Yes, all queried ids are from compressed chunks.
A query
EXPLAIN ANALYZE
SELECT * FROM hypertable WHERE id IN (5, 40);
shows SeqScan by all compressed chunks
Append (cost=0.04..15252.80 rows=28295000 width=505) (actual time=26.816..37794.588 rows=2 loops=1)
-> Custom Scan (DecompressChunk) on _hyper_566_43337_chunk t_1 (cost=0.04..51.44 rows=1441000 width=508) (actual time=26.815..1062.049 rows=2 loops=1)
Vectorized Filter: (id = ANY ('{5,40}'::bigint[]))

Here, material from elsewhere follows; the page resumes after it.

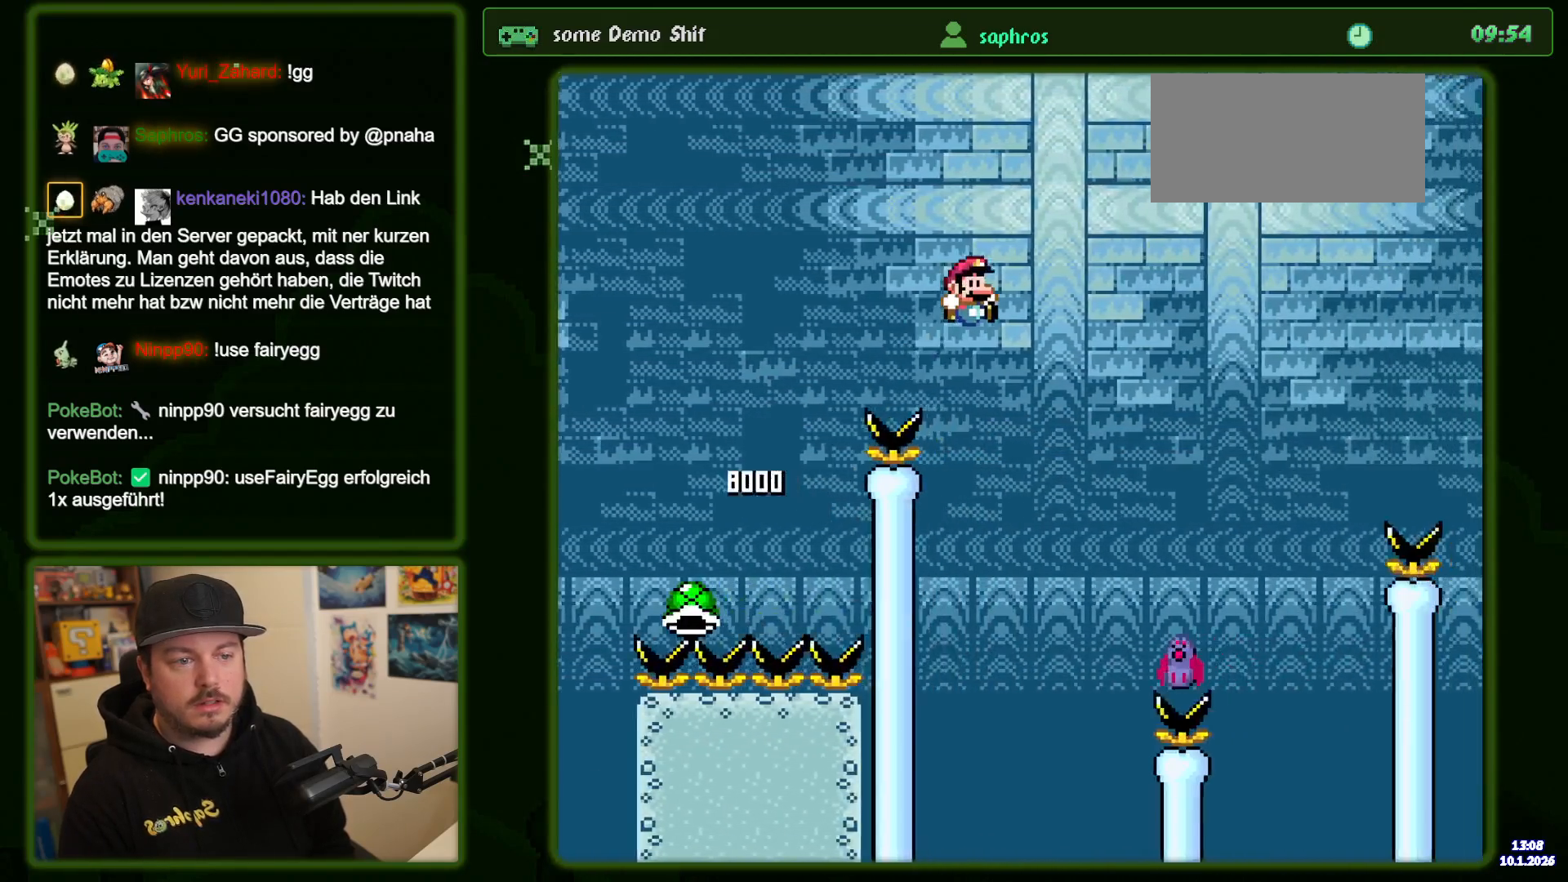
{"buttons": ["Y", "DPAD_RIGHT"], "events": [[300, "DPAD_RIGHT", "up"], [367, "DPAD_RIGHT", "down"]]}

Rows Removed by Filter: 1435851
-> Seq Scan on compress_hyper_567_43352_chunk (cost=0.00..51.44 rows=1441 width=616) (actual time=4.273..4.888 rows=1441 loops=1)
-> Custom Scan (DecompressChunk) on _hyper_566_43338_chunk t_2 (cost=0.04..61.66 rows=1655000 width=508) (actual time=1072.343..1072.344 rows=0 loops=1)
Vectorized Filter: (id = ANY ('{5,40}'::bigint[]))
Rows Removed by Filter: 1651636
-> Seq Scan on compress_hyper_567_43353_chunk (cost=0.00..61.66 rows=1655 width=616) (actual time=0.551..1.321 rows=1655 loops=1)
-> Custom Scan (DecompressChunk) on _hyper_566_43339_chunk t_3 (cost=0.04..65.67 rows=1673000 width=508) (actual time=1234.441..1234.442 rows=0 loops=1)
and so on.......
The only option to speed up query is to convert it into:
SELECT *
FROM hypertable
WHERE id = 5
UNION ALL
SELECT *
FROM hypertable
WHERE id = 40
And this is not convenient in the case when there will be a lot of IDs.
Following this idea I created the test function:
CREATE OR REPLACE FUNCTION hypertable_by_ids(pi_ids bigint[])
RETURNS TABLE(<the_same_structure_as_the_hypertable>)
LANGUAGE plpgsql
AS $$
DECLARE
x BIGINT;
r record;
i INTEGER := 0;
BEGIN
FOREACH x IN ARRAY $1
LOOP
RETURN QUERY SELECT t.* FROM hypertable AS t WHERE t.id = x;
END LOOP;
END;$$;
SELECT * FROM hypertable_by_ids((SELECT array_agg(t.id ORDER BY t.id) FROM other_table as t));
But this approach has a disadvantage: if there are a lot of IDs, for example, 500000 or more, you will have to wait for some time.
Maybe there are other ways to query a compressed hypertable for many values for a single field?
Thank you! I close this topic because chunk_skipping is working.
At the moment, there is only one question left: how can data be selected from a compressed hypertable according to the IN condition with great performance?